Si la diversité des genres est aujourd’hui une réalité largement acceptée dans les foyers de soins résidentiels, les réactions à tout ce qui s’écarte de la norme hétéro peuvent être très sévères. Une soignante cite ce qu’elle a entendu dans le réfectoire : « Si c’est un de l’autre bord, il ne devrait pas venir s’asseoir à notre table « .

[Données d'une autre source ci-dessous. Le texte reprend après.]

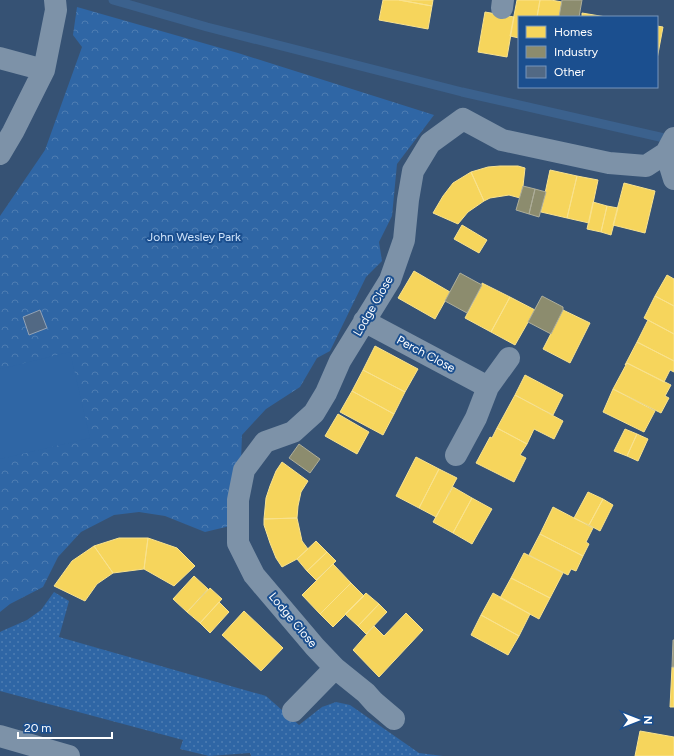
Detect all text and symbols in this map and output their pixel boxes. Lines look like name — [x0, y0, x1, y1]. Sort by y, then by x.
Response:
legend — [518, 16, 658, 88]
text: Homes — [554, 25, 593, 39]
text: Industry — [554, 45, 599, 59]
text: Other — [554, 65, 585, 79]
park label: John Wesley Park — [147, 230, 241, 244]
street label: Lodge Close — [350, 273, 396, 339]
street label: Perch Close — [394, 333, 458, 375]
street label: Lodge Close — [266, 590, 320, 651]
north arrow — [618, 700, 658, 740]
scale bar — [18, 714, 112, 740]
text: N — [641, 716, 654, 724]
text: 20 m — [24, 721, 52, 735]

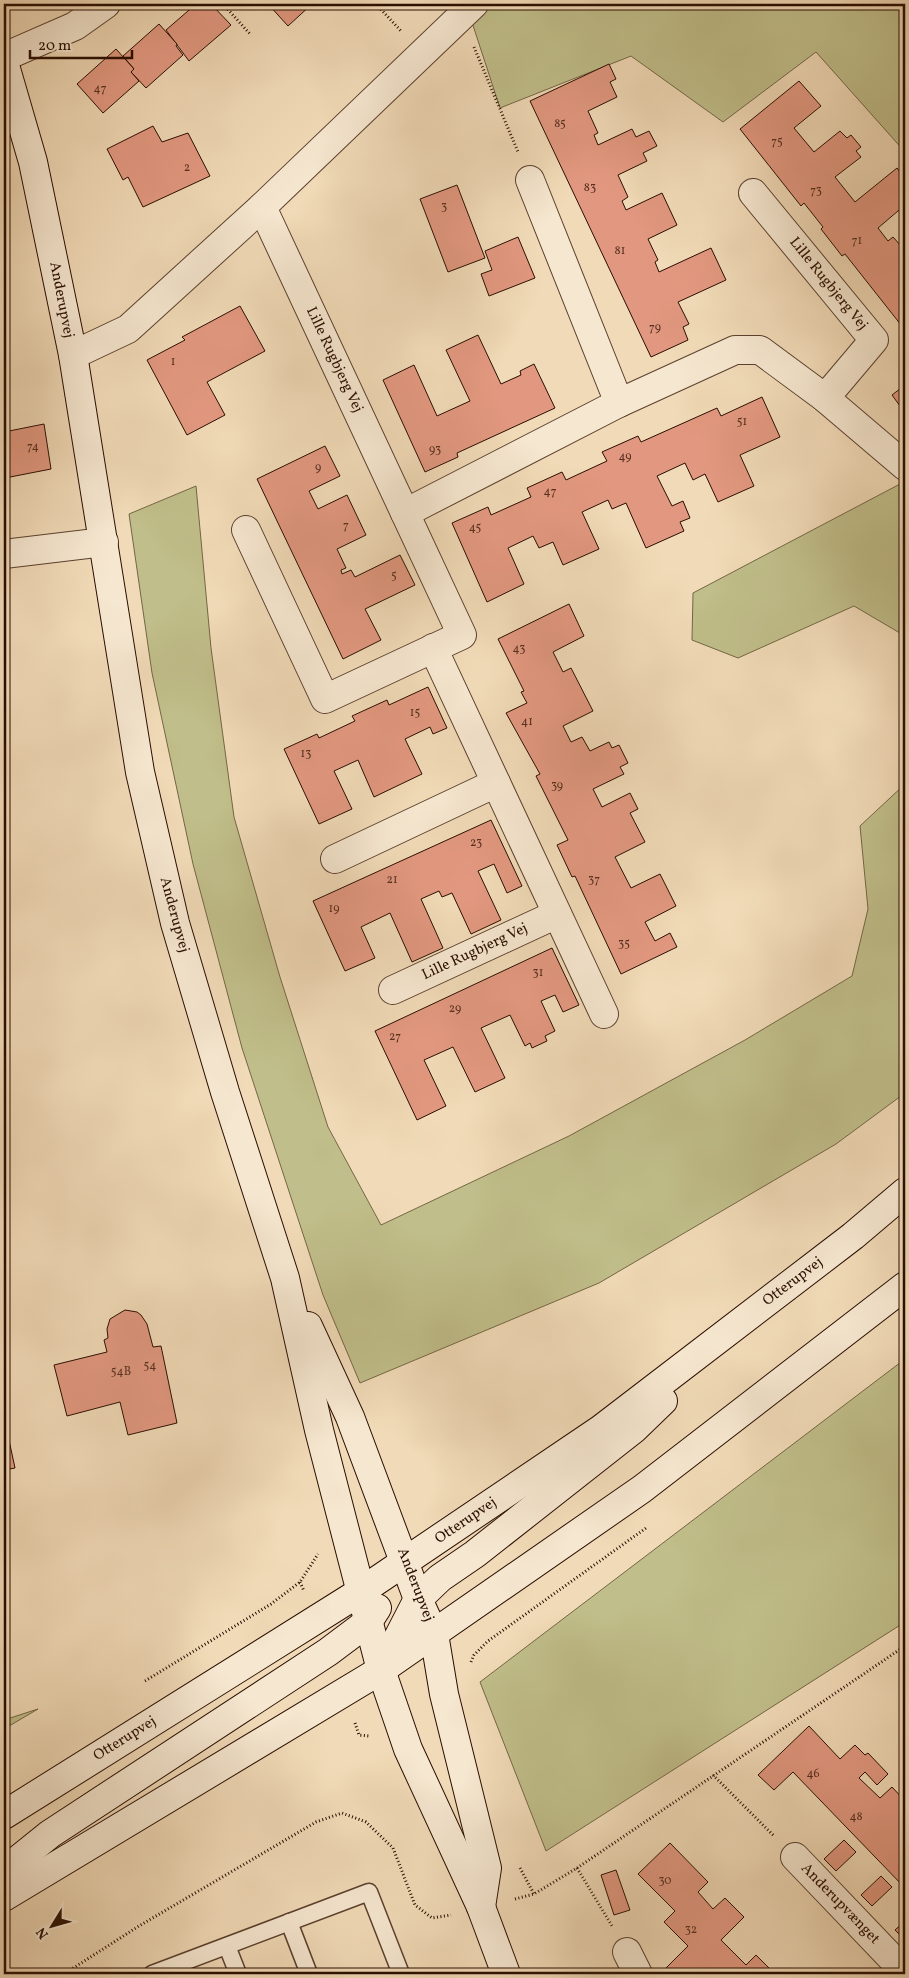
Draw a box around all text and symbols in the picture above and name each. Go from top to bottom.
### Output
scale bar [30,28,132,60]
text: 20 m [38,36,71,57]
house number: 47 [94,81,107,97]
house number: 85 [554,116,566,132]
house number: 75 [771,134,783,150]
house number: 2 [184,160,190,176]
house number: 83 [584,180,596,196]
house number: 73 [810,183,822,199]
house number: 3 [441,199,447,215]
street label: Lille Rugbjerg Vej [784,233,872,335]
house number: 71 [852,233,862,249]
house number: 81 [615,243,625,259]
street label: Anderupvej [43,260,79,340]
street label: Lille Rugbjerg Vej [300,304,368,416]
house number: 79 [649,320,661,336]
house number: 1 [171,354,175,370]
house number: 51 [737,414,747,430]
house number: 74 [27,439,39,455]
house number: 93 [429,442,441,458]
house number: 49 [618,449,632,465]
house number: 9 [315,460,321,476]
house number: 47 [544,484,557,500]
house number: 7 [343,518,349,534]
house number: 45 [469,520,482,536]
house number: 5 [391,568,397,584]
house number: 43 [513,641,525,657]
house number: 15 [410,705,420,721]
house number: 41 [521,714,533,730]
house number: 13 [301,746,311,762]
house number: 39 [551,778,563,794]
house number: 23 [470,835,482,851]
house number: 21 [386,872,398,888]
house number: 37 [588,872,600,888]
street label: Anderupvej [154,875,194,955]
house number: 19 [329,901,339,917]
street label: Lille Rugbjerg Vej [419,918,531,986]
house number: 35 [618,936,630,952]
house number: 31 [533,965,543,981]
house number: 29 [449,1001,461,1017]
house number: 27 [389,1029,401,1045]
street label: Otterupvej [758,1252,828,1312]
house number: 54 [144,1358,156,1374]
house number: 54B [111,1364,131,1380]
street label: Otterupvej [431,1493,501,1549]
street label: Anderupvej [391,1545,439,1625]
street label: Otterupvej [89,1711,161,1767]
house number: 46 [806,1766,820,1782]
house number: 48 [849,1809,863,1825]
street label: Anderupvænget [796,1859,884,1949]
house number: 30 [658,1873,672,1889]
north arrow [28,1900,78,1950]
house number: 32 [685,1922,697,1938]
text: N [32,1923,53,1943]

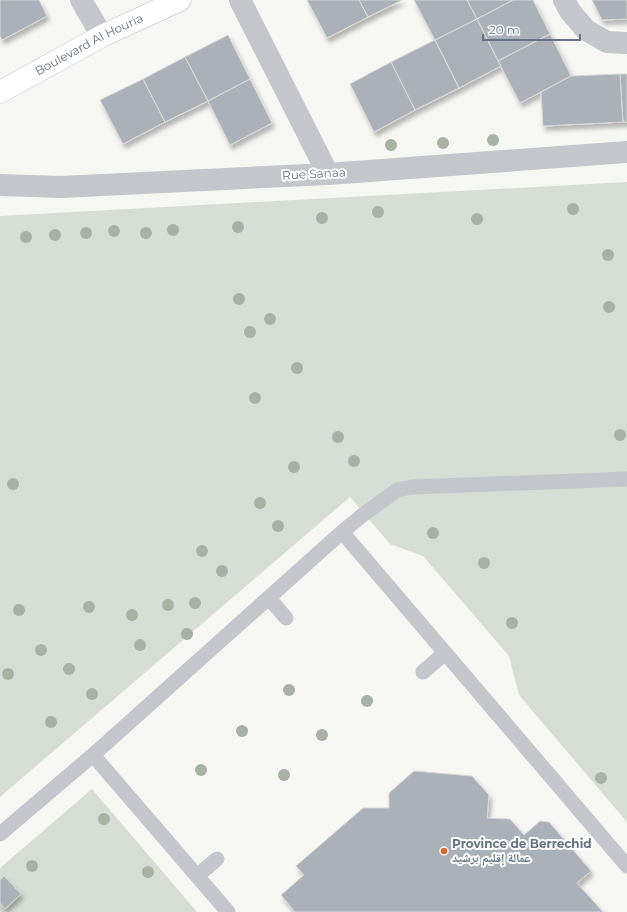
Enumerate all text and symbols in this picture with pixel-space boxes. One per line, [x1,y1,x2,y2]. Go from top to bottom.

Dans la foulée, des témoignages de personnes qui, dans leur vie antérieure, avaient exprimé leur orientation sexuelle et qui se glissent à nouveau dans le placard après avoir déménagé dans un centre d’hébergement pleuvent.

C’est pourquoi Maggy se tourne également vers les professionnels de la santé pour créer une atmosphère d’ouverture. « Il faut donner aux gens l’occasion de parler », conseille-t-elle. Par exemple, lors de l’entrevue d’introduction ne demandez pas s’il a un mari ou une femme, mais s’il a un partenaire. Il ne faut pas se contenter d’être dans l’expectative, il vaut mieux être proactif et voir ce qu’on peut concrètement faire pour créer un endroit où tout le monde se sente en sécurité.

Les personnes âgées d’aujourd’hui ont peut-être contribué à façonner la révolution sexuelle du siècle dernier, mais ces mêmes personnes sont aujourd’hui à nouveau limitées dans certaines libertés fondamentales. Or les barricades ne sont pas faciles à escalader avec un déambulateur.